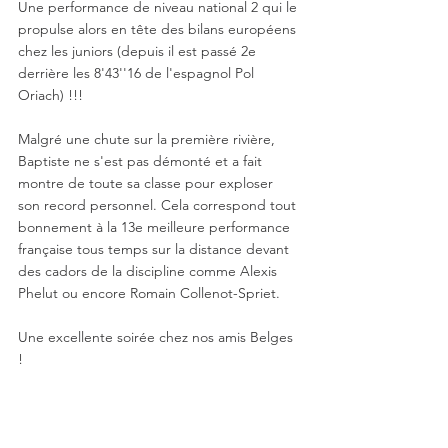
Une performance de niveau national 2 qui le 
propulse alors en tête des bilans européens 
chez les juniors (depuis il est passé 2e 
derrière les 8'43''16 de l'espagnol Pol 
Oriach) !!! 
Malgré une chute sur la première rivière, 
Baptiste ne s'est pas démonté et a fait 
montre de toute sa classe pour exploser 
son record personnel. Cela correspond tout 
bonnement à la 13e meilleure performance 
française tous temps sur la distance devant 
des cadors de la discipline comme Alexis 
Phelut ou encore Romain Collenot-Spriet. 
Une excellente soirée chez nos amis Belges 
!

----------

__Task prompt__
Word for word, give again the lines from the first entry to the line with "Baptiste ne s'est pas démonté et a fait", inclusive. Exclude the pictures.

__Answer space__
Une performance de niveau national 2 qui le 
propulse alors en tête des bilans européens 
chez les juniors (depuis il est passé 2e 
derrière les 8'43''16 de l'espagnol Pol 
Oriach) !!! 
Malgré une chute sur la première rivière, 
Baptiste ne s'est pas démonté et a fait 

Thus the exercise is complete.